Eu fiquei em silêncio e a fitei com as sobrancelhas arqueadas. Realmente difícil de acreditar.

- Bem, - ela continuou. - Era uma estratégia inteligente desses homens, eles vendiam como escravos as pessoas que não podiam pagar essa taxa surpresa, aí que entra os Marshall, pois eles vieram para cá como um desses fugitivos imigrantes. Muitos dos viajantes tinham parentes aqui, por isso até conseguiam quitar as suas dúvidas,  mas infelizmente não era essa a situação dos Marshall..

A cada palavra da minha mãe a confusão em mim só aumentava, tudo aquilo parecia uma realidade distante.

- Como era feitas as viagens? - eu quis saber.

- De barco, a maioria desembarcava em Miami, depois eram trazidos para cá. - ela respondeu. - E  vendidos para pessoas cruéis, tudo que eu fiquei sabendo a partir daí foi que Lyana e Erick serviram por quatro anos como escravos, e durante esse tempo tiveram uma filha, parece que o " dono " deles foi repassa - los para outro senhor e esse cara não pagou a fortuna exijida por ele, então como presente ele sequestrou por alguns horas os Marshall, matou os pais e  drenou todo o sangue deles, colocou a criança dentro de um caixote com todo o sangue e contratou uma empresa de entrega para levar a encomenda de volta ao devedor, sabemos que essas empresas clandestinas não contestam muito sobre o que estão transportando então ninguém desconfiou. A partir disso eu não sei mais de nada.

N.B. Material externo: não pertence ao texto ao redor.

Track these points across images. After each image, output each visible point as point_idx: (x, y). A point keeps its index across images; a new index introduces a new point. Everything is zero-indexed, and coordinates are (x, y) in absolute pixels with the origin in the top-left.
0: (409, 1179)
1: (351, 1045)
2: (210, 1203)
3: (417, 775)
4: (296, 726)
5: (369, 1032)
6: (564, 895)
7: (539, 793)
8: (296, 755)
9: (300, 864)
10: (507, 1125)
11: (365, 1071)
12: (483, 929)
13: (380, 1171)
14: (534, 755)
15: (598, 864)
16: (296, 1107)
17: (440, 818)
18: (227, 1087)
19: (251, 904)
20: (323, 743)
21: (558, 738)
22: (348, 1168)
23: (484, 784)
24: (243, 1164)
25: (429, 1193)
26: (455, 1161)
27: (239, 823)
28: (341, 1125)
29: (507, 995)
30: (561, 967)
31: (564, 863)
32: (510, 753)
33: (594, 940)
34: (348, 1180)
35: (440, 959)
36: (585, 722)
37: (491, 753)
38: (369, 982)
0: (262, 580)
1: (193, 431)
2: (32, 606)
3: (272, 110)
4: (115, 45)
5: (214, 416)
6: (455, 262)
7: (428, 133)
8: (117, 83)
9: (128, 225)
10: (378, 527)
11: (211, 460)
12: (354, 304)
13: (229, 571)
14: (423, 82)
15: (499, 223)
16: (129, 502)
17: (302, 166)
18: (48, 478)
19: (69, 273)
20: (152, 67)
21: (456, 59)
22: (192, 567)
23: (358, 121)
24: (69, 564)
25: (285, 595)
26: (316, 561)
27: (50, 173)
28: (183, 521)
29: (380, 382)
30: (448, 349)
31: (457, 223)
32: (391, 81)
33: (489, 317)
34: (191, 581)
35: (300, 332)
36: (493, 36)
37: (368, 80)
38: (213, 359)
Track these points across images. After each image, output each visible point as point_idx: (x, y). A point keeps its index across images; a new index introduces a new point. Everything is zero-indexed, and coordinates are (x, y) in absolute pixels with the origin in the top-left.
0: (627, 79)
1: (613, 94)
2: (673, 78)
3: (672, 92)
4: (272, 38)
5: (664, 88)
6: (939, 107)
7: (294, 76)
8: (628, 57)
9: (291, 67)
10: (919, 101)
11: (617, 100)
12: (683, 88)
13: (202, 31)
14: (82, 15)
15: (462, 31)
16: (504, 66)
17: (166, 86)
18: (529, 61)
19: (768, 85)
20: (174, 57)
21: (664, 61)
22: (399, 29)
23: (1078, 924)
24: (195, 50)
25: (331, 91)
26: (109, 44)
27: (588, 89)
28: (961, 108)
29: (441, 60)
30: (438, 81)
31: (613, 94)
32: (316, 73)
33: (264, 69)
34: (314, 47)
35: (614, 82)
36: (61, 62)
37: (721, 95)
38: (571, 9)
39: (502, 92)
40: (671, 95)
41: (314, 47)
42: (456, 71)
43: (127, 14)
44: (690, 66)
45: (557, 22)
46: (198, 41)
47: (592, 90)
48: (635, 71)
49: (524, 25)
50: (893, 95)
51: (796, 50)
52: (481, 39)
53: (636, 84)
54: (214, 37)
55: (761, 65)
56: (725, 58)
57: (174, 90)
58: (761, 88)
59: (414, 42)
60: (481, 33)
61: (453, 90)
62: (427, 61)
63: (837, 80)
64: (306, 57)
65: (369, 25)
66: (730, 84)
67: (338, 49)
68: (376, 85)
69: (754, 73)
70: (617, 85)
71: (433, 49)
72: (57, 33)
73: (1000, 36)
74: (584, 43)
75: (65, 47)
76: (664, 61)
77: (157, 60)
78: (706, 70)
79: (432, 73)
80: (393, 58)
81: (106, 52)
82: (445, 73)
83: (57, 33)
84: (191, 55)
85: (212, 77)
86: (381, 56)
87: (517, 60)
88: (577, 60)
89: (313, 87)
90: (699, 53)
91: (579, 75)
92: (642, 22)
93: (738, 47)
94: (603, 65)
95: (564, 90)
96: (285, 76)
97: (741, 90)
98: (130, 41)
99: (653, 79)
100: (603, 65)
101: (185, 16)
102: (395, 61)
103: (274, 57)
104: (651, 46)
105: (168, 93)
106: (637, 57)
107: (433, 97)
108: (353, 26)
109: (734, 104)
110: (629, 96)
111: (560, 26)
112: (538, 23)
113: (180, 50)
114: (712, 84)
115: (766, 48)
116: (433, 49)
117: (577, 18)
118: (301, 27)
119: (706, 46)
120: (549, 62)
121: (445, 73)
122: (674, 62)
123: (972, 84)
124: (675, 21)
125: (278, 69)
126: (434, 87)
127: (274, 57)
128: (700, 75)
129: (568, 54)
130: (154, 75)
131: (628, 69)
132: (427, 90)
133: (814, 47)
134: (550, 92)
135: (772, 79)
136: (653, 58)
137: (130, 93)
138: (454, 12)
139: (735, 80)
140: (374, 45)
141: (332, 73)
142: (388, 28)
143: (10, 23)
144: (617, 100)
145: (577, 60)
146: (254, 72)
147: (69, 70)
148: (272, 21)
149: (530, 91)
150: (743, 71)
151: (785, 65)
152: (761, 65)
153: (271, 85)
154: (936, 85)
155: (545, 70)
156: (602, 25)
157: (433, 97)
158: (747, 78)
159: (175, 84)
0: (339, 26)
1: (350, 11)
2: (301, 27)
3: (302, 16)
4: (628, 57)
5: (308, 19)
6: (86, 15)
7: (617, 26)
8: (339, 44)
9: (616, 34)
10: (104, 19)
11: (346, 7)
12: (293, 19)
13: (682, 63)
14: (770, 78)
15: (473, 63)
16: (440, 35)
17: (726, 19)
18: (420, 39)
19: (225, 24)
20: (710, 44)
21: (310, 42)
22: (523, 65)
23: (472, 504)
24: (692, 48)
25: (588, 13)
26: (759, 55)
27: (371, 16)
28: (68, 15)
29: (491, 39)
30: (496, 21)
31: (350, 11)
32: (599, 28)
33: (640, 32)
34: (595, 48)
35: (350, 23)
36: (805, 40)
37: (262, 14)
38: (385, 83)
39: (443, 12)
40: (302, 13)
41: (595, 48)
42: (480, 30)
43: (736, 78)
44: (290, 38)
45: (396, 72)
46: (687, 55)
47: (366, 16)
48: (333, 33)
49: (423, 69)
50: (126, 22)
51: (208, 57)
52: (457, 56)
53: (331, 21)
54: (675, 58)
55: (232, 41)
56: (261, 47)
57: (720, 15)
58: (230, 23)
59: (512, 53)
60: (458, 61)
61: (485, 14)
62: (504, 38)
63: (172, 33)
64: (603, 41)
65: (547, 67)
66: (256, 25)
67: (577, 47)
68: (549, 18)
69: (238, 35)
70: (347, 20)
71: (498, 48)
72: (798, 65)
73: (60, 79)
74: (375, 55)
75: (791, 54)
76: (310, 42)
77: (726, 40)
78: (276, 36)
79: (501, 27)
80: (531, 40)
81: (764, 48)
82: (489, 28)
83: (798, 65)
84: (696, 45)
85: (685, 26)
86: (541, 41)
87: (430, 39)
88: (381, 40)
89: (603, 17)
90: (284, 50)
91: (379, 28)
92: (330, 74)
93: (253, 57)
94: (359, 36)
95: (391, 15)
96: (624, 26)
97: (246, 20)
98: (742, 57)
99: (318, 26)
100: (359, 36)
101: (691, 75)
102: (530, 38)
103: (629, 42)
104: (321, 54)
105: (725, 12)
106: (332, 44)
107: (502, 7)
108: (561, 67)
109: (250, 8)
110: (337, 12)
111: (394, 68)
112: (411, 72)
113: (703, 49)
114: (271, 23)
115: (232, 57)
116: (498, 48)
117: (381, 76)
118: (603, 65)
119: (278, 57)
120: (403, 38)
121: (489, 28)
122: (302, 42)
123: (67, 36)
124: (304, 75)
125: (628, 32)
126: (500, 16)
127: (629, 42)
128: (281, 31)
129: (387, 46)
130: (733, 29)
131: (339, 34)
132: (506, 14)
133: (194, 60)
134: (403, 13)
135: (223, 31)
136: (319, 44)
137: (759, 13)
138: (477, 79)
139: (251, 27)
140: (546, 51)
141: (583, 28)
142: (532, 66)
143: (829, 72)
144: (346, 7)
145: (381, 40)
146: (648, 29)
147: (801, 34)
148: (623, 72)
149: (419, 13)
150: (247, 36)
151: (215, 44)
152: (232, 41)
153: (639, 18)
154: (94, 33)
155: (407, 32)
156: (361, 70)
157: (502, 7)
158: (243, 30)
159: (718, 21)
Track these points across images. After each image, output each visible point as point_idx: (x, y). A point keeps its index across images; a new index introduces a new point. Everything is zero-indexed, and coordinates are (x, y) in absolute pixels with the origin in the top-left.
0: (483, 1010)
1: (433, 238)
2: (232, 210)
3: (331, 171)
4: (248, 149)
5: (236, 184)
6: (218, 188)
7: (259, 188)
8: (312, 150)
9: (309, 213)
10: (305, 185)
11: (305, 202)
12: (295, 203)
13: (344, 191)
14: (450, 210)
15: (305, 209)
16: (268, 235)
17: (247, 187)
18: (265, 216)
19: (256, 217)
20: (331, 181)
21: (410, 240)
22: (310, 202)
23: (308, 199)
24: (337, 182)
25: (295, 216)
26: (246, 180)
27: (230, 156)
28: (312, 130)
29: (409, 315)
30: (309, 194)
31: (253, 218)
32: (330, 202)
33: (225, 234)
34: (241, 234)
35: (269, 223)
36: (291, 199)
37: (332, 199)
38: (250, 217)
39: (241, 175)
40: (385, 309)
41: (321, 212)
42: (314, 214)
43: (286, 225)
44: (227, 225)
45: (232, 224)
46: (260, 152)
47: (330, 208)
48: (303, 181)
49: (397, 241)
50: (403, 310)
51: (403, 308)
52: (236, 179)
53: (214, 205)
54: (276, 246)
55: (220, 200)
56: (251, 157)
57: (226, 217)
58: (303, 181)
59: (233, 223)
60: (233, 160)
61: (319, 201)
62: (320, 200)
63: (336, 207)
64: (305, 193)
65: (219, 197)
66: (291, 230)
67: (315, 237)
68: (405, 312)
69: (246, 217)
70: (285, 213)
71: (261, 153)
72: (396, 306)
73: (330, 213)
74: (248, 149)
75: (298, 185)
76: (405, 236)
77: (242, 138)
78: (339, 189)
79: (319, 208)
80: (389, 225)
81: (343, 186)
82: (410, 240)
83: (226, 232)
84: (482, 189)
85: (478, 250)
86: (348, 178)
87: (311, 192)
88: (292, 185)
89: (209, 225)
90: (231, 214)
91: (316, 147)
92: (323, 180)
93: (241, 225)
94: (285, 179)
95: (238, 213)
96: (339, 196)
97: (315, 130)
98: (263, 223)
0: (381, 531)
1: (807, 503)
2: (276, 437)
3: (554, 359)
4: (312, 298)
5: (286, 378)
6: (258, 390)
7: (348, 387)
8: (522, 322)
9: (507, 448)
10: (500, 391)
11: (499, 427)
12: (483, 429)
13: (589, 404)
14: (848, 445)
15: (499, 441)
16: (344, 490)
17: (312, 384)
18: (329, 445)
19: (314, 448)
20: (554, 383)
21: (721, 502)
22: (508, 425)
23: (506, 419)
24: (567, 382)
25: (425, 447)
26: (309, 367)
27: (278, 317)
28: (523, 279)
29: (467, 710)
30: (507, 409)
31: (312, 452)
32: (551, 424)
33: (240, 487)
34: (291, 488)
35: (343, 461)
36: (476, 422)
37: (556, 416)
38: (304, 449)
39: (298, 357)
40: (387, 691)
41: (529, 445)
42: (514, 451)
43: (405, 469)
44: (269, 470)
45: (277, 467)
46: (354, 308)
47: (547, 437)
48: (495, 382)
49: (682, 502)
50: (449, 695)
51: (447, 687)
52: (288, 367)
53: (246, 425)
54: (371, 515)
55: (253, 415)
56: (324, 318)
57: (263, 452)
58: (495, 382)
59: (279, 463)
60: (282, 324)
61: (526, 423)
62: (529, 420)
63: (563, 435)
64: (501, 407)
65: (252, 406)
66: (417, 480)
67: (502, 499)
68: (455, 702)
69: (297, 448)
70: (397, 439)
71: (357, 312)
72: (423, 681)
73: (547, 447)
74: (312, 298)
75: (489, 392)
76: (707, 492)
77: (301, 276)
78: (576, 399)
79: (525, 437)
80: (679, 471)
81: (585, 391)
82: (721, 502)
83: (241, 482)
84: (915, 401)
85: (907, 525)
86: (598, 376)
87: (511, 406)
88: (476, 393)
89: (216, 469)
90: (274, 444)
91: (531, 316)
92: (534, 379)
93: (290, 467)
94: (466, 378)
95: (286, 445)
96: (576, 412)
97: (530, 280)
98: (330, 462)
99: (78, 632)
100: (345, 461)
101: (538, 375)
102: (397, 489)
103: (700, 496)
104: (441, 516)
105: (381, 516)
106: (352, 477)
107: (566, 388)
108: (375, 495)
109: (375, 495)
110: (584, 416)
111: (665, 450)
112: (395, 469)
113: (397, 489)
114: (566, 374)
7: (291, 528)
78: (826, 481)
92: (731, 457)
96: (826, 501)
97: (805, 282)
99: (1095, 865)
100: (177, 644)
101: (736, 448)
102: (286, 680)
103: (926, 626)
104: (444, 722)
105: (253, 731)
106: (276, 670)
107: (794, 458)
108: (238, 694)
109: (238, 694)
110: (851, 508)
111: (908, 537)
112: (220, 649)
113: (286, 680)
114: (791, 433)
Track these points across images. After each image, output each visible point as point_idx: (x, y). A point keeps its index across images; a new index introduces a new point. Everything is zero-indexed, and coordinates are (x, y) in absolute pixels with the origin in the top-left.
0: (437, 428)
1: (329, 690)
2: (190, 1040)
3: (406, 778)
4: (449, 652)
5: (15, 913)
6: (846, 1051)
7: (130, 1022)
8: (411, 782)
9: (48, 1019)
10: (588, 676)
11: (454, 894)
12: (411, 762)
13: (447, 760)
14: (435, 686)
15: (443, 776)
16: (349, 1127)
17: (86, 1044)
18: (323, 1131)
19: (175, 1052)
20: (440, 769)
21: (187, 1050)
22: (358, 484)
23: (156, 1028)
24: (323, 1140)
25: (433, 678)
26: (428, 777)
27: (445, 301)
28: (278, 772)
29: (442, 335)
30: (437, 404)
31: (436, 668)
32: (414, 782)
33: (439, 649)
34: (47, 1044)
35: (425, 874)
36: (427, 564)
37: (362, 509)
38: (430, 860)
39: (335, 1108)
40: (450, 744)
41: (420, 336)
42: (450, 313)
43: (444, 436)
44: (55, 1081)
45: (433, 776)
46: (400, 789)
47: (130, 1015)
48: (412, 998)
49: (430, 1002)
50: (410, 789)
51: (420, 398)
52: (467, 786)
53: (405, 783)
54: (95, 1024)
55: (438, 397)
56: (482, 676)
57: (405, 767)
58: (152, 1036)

Minha mãe terminou o relato e colocou o corpo com leite quente à minha frente no balcão, mas naquele momento eu me sentia tão entorpecido e fiquei apenas encarando o copo. 

Ouvi ela me chamar algumas vezes mas não consegui responder,  me virei e voltei ao meu quarto, com o celular na mão eu abri minha caixa de email e comecei a escrever um novo.

De: [email protected]

Para: [email protected] 

Assunto: ???

Mensagem: Olá, pequena Evangelique, eu sinto muito, por tudo.

Enviei a mensagem junto a uma foto anexada, uma imagem que encontrei em uma das reportagem, nela estava desenhada uma criança em meio a uma poça de sangue.

Fiquei encarando a tela do computador até que ouvi o som de um novo email, ela havia respondido.